FCC Set to Begin Voluntary Cybersecurity Labeling Program for IoT Products

Under the final rule, which takes effect Aug. 29, wireless consumer IoT products that meet the applicable requirements will be eligible to bear a U.S. Cyber Trust Mark logo, as well as a QR code that directs consumers to information about the security of the product. Applicants will have to seek approval from third-party “label administrators” that have been FCC-approved, contingent on testing from FCC-approved labs.

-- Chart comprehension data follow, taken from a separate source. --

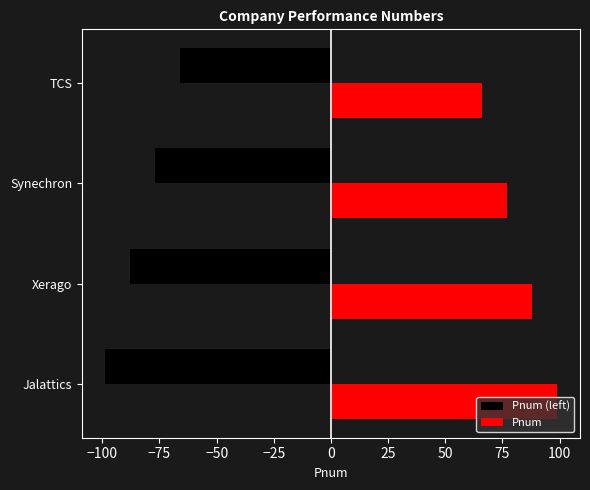

Which series has the largest total across all categories?

Pnum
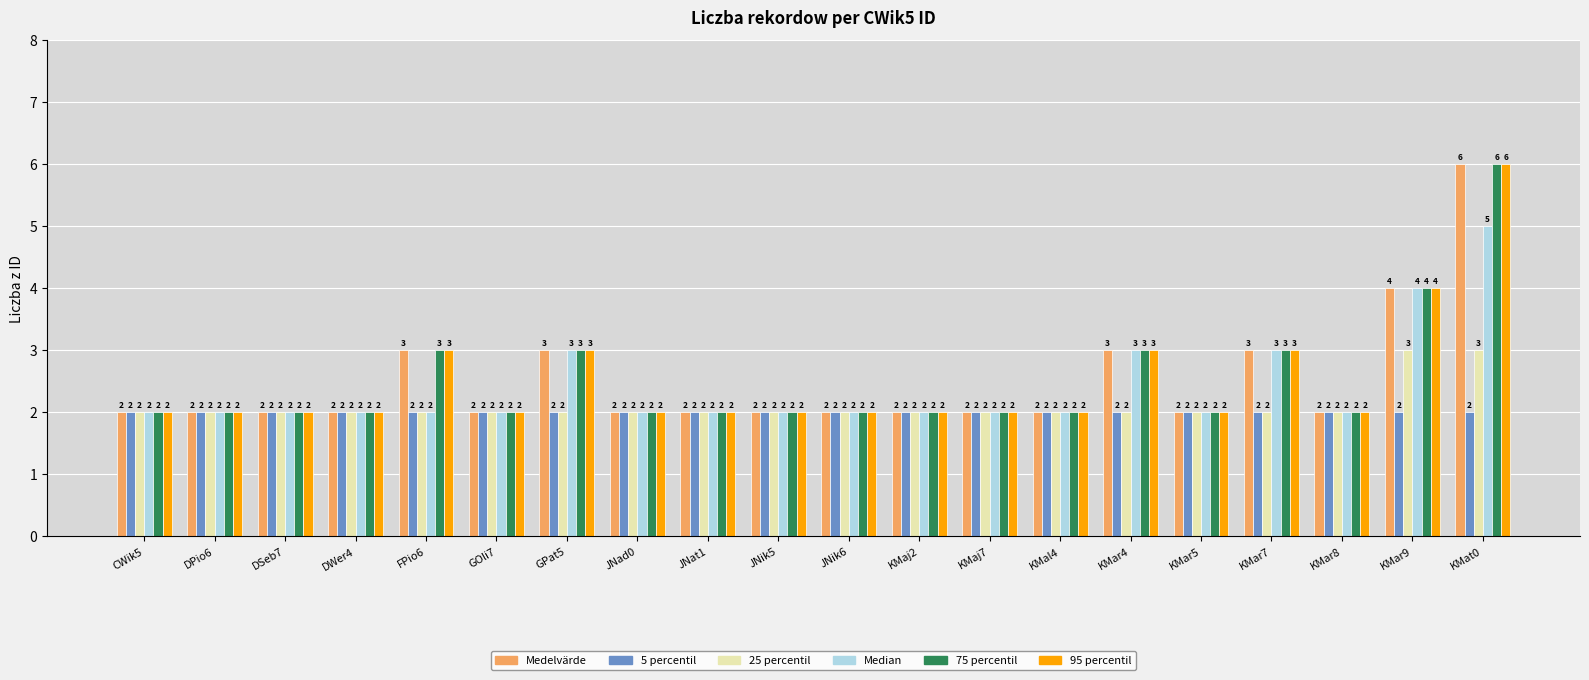

Reading right to left, transcribe all the data shown in this chart.

Medelvärde: 6	4	2	3	2	3	2	2	2	2	2	2	2	3	2	3	2	2	2	2
5 percentil: 2	2	2	2	2	2	2	2	2	2	2	2	2	2	2	2	2	2	2	2
25 percentil: 3	3	2	2	2	2	2	2	2	2	2	2	2	2	2	2	2	2	2	2
Median: 5	4	2	3	2	3	2	2	2	2	2	2	2	3	2	2	2	2	2	2
75 percentil: 6	4	2	3	2	3	2	2	2	2	2	2	2	3	2	3	2	2	2	2
95 percentil: 6	4	2	3	2	3	2	2	2	2	2	2	2	3	2	3	2	2	2	2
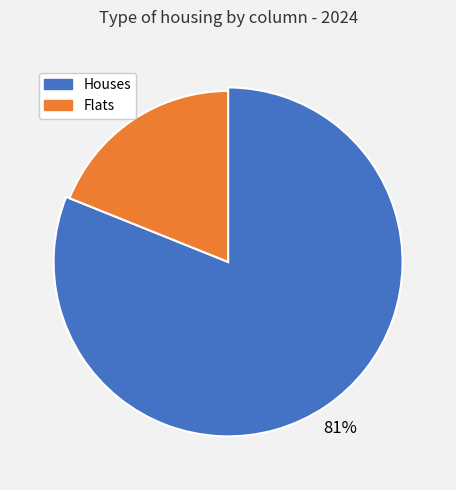

What percentage is NOT represented by 10?

80.6%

To use the label, applicants will have to certify “under penalty of perjury” that the products they would label aren’t on the Bureau of Industry and Security’s Entity List or the Defense Department’s List of Chinese Military Companies, and that the product isn’t “owned or controlled by” a party suspended or debarred from government procurement, among other things.

Failure to disclose any noncompliance with the program’s requirements within 20 days would result in termination of authorization to use the label, and “subject the applicant to other enforcement measures.” Applicants are required to update their declarations or withdraw them if “any of the applicant’s circumstances impacting the declarations materially change while the application is pending.”

Only consumer IoT products are eligible for the certification program, though the FCC said in the rule that it won’t “foreclose expansion of the IoT Labeling Program at a later date.” Examples of covered products include home security cameras, voice-activated shopping devices, internet-connected appliances, fitness trackers, garage door openers, and baby monitors.

Products ”primarily intended to be used in manufacturing, healthcare, industrial control, or other enterprise applications" aren’t eligible for the program, the FCC said. FDA-regulated medical devices aren’t eligible, nor are motor vehicles and motor vehicle equipment, equipment on the FCC’s Covered List, or wired IoT devices.